Giocare con il proprio cane
la complessità nascosta dietro l’apparente semplicità di ogni singolo gesto
Si è svolto domenica dieci Febbraio presso la sede del Centro Cinofilo Dobredog di Capannoli, l’incontro dedicato all’interpretazione più profonda di un’attività che fin dalle prime settimane di vita del cucciolo rappresenta le fondamenta di ciò che diventerà il nostro amico a quattro zampe: il gioco.
L’abitudine a tenere aperti solo i nostri occhi senza capire fino in fondo ciò che “sentono” i nostri cani, ci indirizza spesso verso errori tipicamente umani.
Esempio evidente l’ha dato fin da subito Francesco Fabbri, Presidente Onorario, Formatore e fondatore dell'accademia Dobredog, che ha tenuto le redini della giornata sviscerandone i contenuti.
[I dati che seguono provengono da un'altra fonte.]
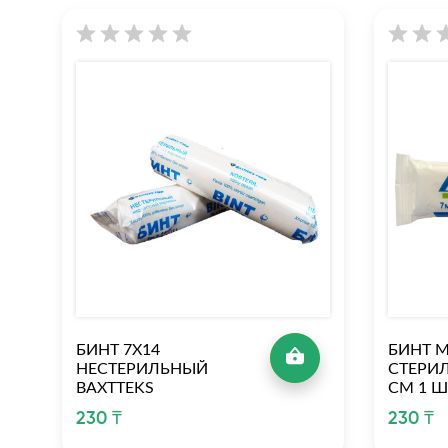
БИНТ 7Х14
БИНТ 
НЕСТЕРИЛЬНЫЙ
СТЕРИЛ
ВАХTTEKS
СМ 1 Ш
230 ₸
230 ₸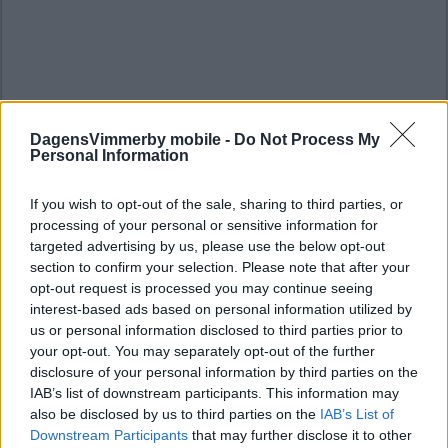
DagensVimmerby mobile -
Do Not Process My
Personal Information
If you wish to opt-out of the sale, sharing to third parties, or
processing of your personal or sensitive information for
targeted advertising by us, please use the below opt-out
section to confirm your selection. Please note that after your
opt-out request is processed you may continue seeing
interest-based ads based on personal information utilized by
us or personal information disclosed to third parties prior to
your opt-out. You may separately opt-out of the further
disclosure of your personal information by third parties on the
IAB’s list of downstream participants. This information may
also be disclosed by us to third parties on the
IAB’s List of
Downstream Participants
that may further disclose it to other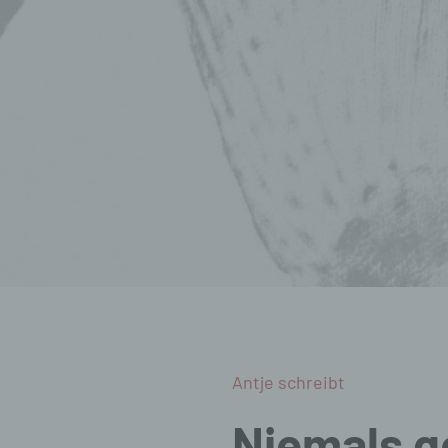
Antje schreibt
Niemals g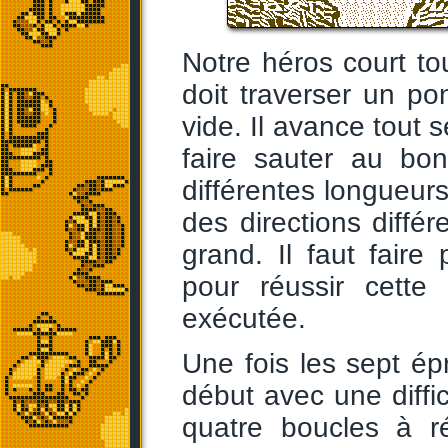
Notre héros court to
doit traverser un p
vide. Il avance tout s
faire sauter au b
différentes longueurs
des directions différ
grand. Il faut faire
pour réussir cette
exécutée.
Une fois les sept é
début avec une diffic
quatre boucles à ré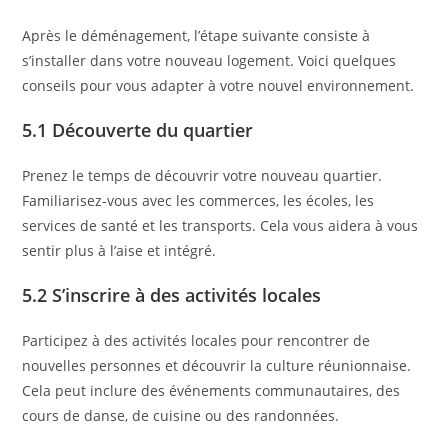
Après le déménagement, l’étape suivante consiste à
s’installer dans votre nouveau logement. Voici quelques
conseils pour vous adapter à votre nouvel environnement.
5.1 Découverte du quartier
Prenez le temps de découvrir votre nouveau quartier.
Familiarisez-vous avec les commerces, les écoles, les
services de santé et les transports. Cela vous aidera à vous
sentir plus à l’aise et intégré.
5.2 S’inscrire à des activités locales
Participez à des activités locales pour rencontrer de
nouvelles personnes et découvrir la culture réunionnaise.
Cela peut inclure des événements communautaires, des
cours de danse, de cuisine ou des randonnées.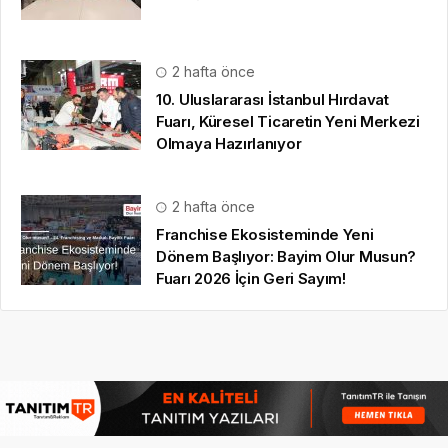
2 hafta önce
10. Uluslararası İstanbul Hırdavat
Fuarı, Küresel Ticaretin Yeni Merkezi
Olmaya Hazırlanıyor
2 hafta önce
Franchise Ekosisteminde Yeni
Dönem Başlıyor: Bayim Olur Musun?
Fuarı 2026 İçin Geri Sayım!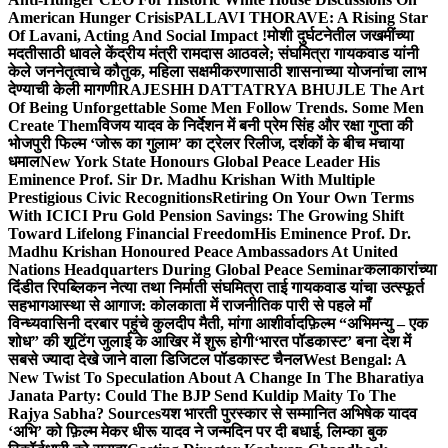
American Hunger Crisis
PALLAVI THORAVE: A Rising Star
Of Lavani, Acting And Social Impact !
मोशी दुर्घटनेतील जखमींच्या
मदतीसाठी धावले केंद्रीय मंत्री रामदास आठवले; संघमित्रा गायकवाड यांनी
केले जननेतृत्वाचे कौतुक, महिला सक्षमीकरणासाठी शासनाच्या योजनांचा लाभ
देण्याची केली मागणी
RAJESHH DATTATRYA BHUJLE The Art
Of Being Unforgettable Some Men Follow Trends. Some Men
Create Them
विजय यादव के निर्देशन में बनी प्रेम सिंह और रक्षा गुप्ता की
भोजपुरी फिल्म ‘जोरू का गुलाम’ का ट्रेलर रिलीज, दर्शकों के बीच मचाया
धमाल
New York State Honours Global Peace Leader His
Eminence Prof. Sir Dr. Madhu Krishan With Multiple
Prestigious Civic Recognitions
Retiring On Your Own Terms
With ICICI Pru Gold Pension Savings: The Growing Shift
Toward Lifelong Financial Freedom
His Eminence Prof. Dr.
Madhu Krishan Honoured Peace Ambassadors At United
Nations Headquarters During Global Peace Seminar
कलाकारांच्या
दिंडीत रिपब्लिकन नेत्या तथा निर्माती संघमित्रा ताई गायकवाड यांचा उत्स्फूर्त
सहभाग
आस्था से आगाज: कोलकाता में राजनीतिक पारी से पहले माँ
विन्ध्यवासिनी दरबार पहुंचे कुलदीप मैती, मांगा आशीर्वाद
फ़िल्म “अभिमन्यु – एक
शोध” की शूटिंग जुलाई के आखिर में शुरू होगी
‘भारत पॉडकास्ट’ बना देश में
सबसे ज्यादा देखे जाने वाला डिजिटल पॉडकास्ट चैनल
West Bengal: A
New Twist To Speculation About A Change In The Bharatiya
Janata Party: Could The BJP Send Kuldip Maity To The
Rajya Sabha? Sources
यश भारती पुरस्कार से सम्मानित अभिषेक यादव
‘अभि’ को फ़िल्म मेकर धीरू यादव ने जन्मदिन पर दी बधाई, लिम्का बुक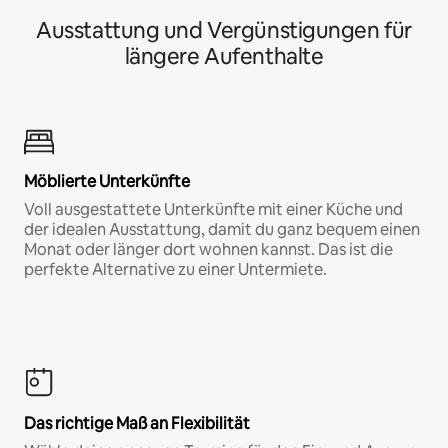
Ausstattung und Vergünstigungen für
längere Aufenthalte
Möblierte Unterkünfte
Voll ausgestattete Unterkünfte mit einer Küche und
der idealen Ausstattung, damit du ganz bequem einen
Monat oder länger dort wohnen kannst. Das ist die
perfekte Alternative zu einer Untermiete.
Das richtige Maß an Flexibilität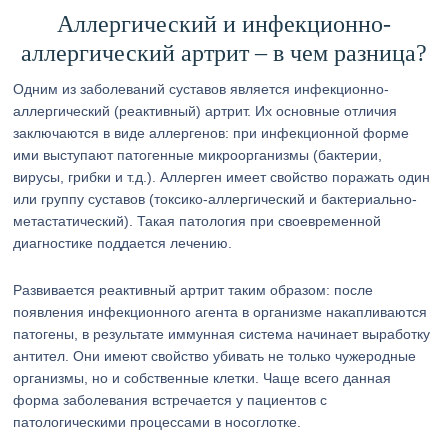
Аллергический и инфекционно-
аллергический артрит – в чем разница?
Одним из заболеваний суставов является инфекционно-
аллергический (реактивный) артрит. Их основные отличия
заключаются в виде аллергенов: при инфекционной форме
ими выступают патогенные микроорганизмы (бактерии,
вирусы, грибки и т.д.). Аллерген имеет свойство поражать один
или группу суставов (токсико-аллергический и бактериально-
метастатический). Такая патология при своевременной
диагностике поддается лечению.
Развивается реактивный артрит таким образом: после
появления инфекционного агента в организме накапливаются
патогены, в результате иммунная система начинает выработку
антител. Они имеют свойство убивать не только чужеродные
организмы, но и собственные клетки. Чаще всего данная
форма заболевания встречается у пациентов с
патологическими процессами в носоглотке.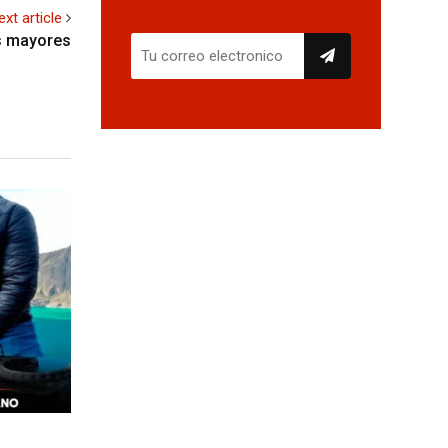
ext article
s mayores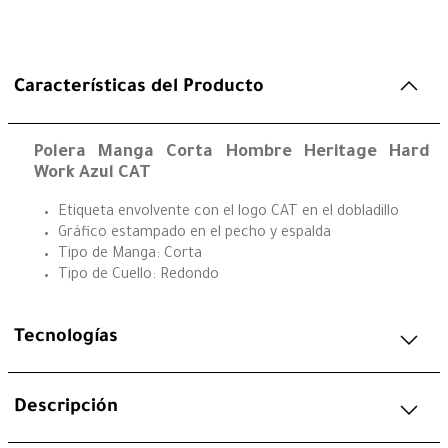
Características del Producto
Polera Manga Corta Hombre Heritage Hard
Work Azul CAT
Etiqueta envolvente con el logo CAT en el dobladillo
Gráfico estampado en el pecho y espalda
Tipo de Manga: Corta
Tipo de Cuello: Redondo
Tecnologías
Descripción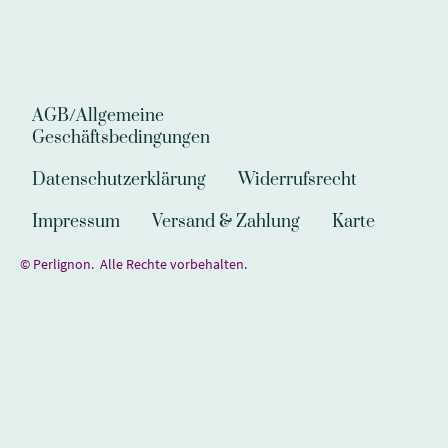
AGB/Allgemeine
Geschäftsbedingungen
Datenschutzerklärung
Widerrufsrecht
Impressum
Versand & Zahlung
Karte
© Perlignon. Alle Rechte vorbehalten.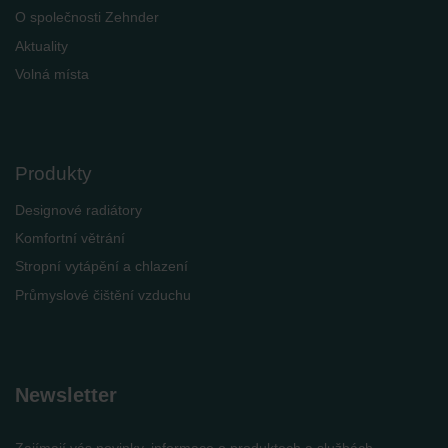
O společnosti Zehnder
Aktuality
Volná místa
Produkty
Designové radiátory
Komfortní větrání
Stropní vytápění a chlazení
Průmyslové čištění vzduchu
Newsletter
Zajímají vás novinky, informace o produktech a službách,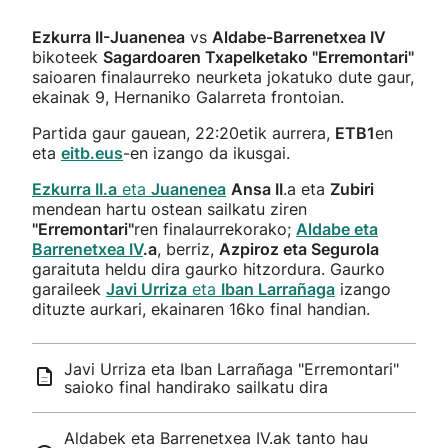
Ezkurra II-Juanenea
vs
Aldabe-Barrenetxea IV
bikoteek
Sagardoaren Txapelketako "Erremontari"
saioaren finalaurreko neurketa jokatuko dute gaur,
ekainak 9, Hernaniko Galarreta frontoian.
Partida gaur gauean, 22:20etik aurrera,
ETB1
en
eta
eitb.eus
-en izango da ikusgai.
Ezkurra II.a
eta
Juanenea
Ansa II
.a eta
Zubiri
mendean hartu ostean sailkatu ziren
"Erremontari"
ren finalaurrekorako;
Aldabe eta
Barrenetxea IV
.a
, berriz,
Azpiroz eta Segurola
garaituta heldu dira gaurko hitzordura. Gaurko
garaileek
Javi Urriza
eta
Iban Larrañaga
izango
dituzte aurkari, ekainaren 16ko final handian.
Javi Urriza eta Iban Larrañaga "Erremontari"
saioko final handirako sailkatu dira
Aldabek eta Barrenetxea IV.ak tanto hau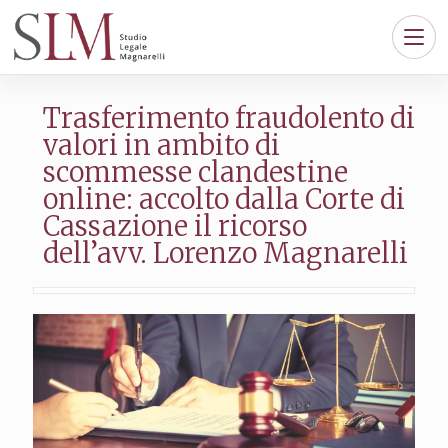
Trasferimento fraudolento di
valori in ambito di
scommesse clandestine
online: accolto dalla Corte di
Cassazione il ricorso
dell’avv. Lorenzo Magnarelli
Nella sua vasta formazione ha avuto modo di studiare il pensiero e conoscere personalmente Marc Bekoff autore del saggio Animal Play: evolutionary, comparative and ecological perspectives
Obiettivo iniziale nella prima parte prettamente teorica, è stato dimostrare ai presenti come spesso si parta già da preconcetti o da pensieri fuorvianti, fosse solo per delle semplici definizioni.
Chiedendo ai presenti di spiegare il significato della parola “gioco”, Francesco Fabbri ha mostrato a tutti come sia facile incappare nelle insidie di qualcosa che solo apparentemente sembra semplice.
Capita sempre troppo spesso che si dia una finalità ai momenti di gioco fra noi ed i nostri cani; e capita sempre più di frequente che il tempo dedicato a quello che riteniamo “gioco” sia quantitativamente e qualitativamente più legato ai nostri bisogni che non a quelli reali del nostro compagno di viaggio.
Quando si parla di gioco, specie nei cuccioli, in cui l’esplorazione e la conoscenza possono essere lasciate a briglia sciolta per garantire quella diversità di situazioni che lo arricchiranno nella vita da adulto, orologio e finalità specifiche vanno chiuse in un cassetto, per permettere alla relazione la spontaneità che rende il momento di gioco sempre nuovo, sempre diverso e sempre “appetibile”.
Le aspettative, l’anticipazione, ma soprattutto la motivazione, danno al nostro giocare quel “quid” qualitativo che rende il divertimento di quei distinti momenti un serio ed imprescindibile bagaglio per ogni nostro cane; ma giocare vuol dire anche avere delle regole, che siano chiare e ben definite seppur spesso assai diverse fra loro.
Tale diversità è stata evidenziata nella seconda parte della giornata, in cui Fabbri ha proposto una parte prettamente pratica, rendendo protagonisti Scott, Ray, Skye, Ubaldo e Viola coi rispettivi “amici umani”.
L’osservazione dei momenti di gioco ha permesso d’evidenziare come le regole d’ingaggio del gioco stesso siano legate indissolubilmente al rapporto instaurato fra cane e proprietario.
Non necessariamente, quindi, c’è una linea specifica da seguire che possa ritenersi valida per tutti, tralasciando quelle che sono le normali regole di vita sociale.
D’altronde, la diversità di ogni individuo è poi alla base della bellezza stessa, ancor più quando tale diversità s’intreccia in un rapporto sempre unico come quello “uomo-cane”.
La giornata è terminata un pochino oltre l’orario previsto in virtù anche di un “question time” che ha coinvolto i presenti, via via più interessati dalla vastità di un argomento dalle mille sfaccettature.
Per concludere, possiamo affermare con certezza che giocare con il proprio cane ha un sapore particolare solo se permettiamo al nostro rapporto di presentarsi in questi momenti specifici, senza ostacoli, senza secondi fini e senza limitazioni, con la totale complicità, serietà e spontaneità che il gioco stesso merita.